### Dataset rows
····················
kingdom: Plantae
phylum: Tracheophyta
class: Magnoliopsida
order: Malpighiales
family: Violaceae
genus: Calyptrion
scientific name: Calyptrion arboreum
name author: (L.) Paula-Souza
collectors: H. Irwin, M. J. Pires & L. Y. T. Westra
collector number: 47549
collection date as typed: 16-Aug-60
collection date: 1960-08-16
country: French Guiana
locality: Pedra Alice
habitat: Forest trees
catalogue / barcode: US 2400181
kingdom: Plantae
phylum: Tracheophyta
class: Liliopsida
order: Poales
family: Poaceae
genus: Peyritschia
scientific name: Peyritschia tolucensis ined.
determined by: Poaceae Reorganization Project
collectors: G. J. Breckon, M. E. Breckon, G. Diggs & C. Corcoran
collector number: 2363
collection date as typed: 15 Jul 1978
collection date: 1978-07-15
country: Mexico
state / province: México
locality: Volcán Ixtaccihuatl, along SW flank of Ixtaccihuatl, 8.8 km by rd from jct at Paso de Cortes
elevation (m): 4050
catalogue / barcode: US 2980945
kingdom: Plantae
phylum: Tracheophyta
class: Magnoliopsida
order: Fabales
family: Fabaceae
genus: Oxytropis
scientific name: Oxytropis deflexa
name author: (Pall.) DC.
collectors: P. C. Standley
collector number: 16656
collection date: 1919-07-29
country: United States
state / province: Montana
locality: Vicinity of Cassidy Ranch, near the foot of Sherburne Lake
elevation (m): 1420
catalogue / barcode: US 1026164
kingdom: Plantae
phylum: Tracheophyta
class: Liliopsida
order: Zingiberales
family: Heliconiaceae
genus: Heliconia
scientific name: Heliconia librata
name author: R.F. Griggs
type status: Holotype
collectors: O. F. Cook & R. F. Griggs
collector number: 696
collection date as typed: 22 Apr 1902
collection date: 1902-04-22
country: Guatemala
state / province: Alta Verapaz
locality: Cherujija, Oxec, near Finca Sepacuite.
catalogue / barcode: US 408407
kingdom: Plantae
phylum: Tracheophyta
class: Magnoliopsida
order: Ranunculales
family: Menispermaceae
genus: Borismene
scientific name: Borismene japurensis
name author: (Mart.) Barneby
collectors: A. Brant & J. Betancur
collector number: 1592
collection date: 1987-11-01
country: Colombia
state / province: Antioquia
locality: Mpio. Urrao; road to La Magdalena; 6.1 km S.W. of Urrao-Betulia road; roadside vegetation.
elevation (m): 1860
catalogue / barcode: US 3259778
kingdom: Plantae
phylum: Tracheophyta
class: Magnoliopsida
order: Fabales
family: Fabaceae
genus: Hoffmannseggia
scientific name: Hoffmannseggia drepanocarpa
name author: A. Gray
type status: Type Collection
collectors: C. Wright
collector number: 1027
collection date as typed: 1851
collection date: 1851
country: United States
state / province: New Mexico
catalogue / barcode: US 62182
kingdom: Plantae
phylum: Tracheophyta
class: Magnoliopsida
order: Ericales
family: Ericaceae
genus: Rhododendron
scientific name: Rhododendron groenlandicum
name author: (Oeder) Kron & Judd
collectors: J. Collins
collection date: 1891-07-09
····················
### Set exercise
Return every line of the entries above that contains the word "order". Treat uppercase and lowercase letters as different.

### Answer in full
order: Malpighiales
order: Poales
order: Fabales
order: Zingiberales
order: Ranunculales
order: Fabales
order: Ericales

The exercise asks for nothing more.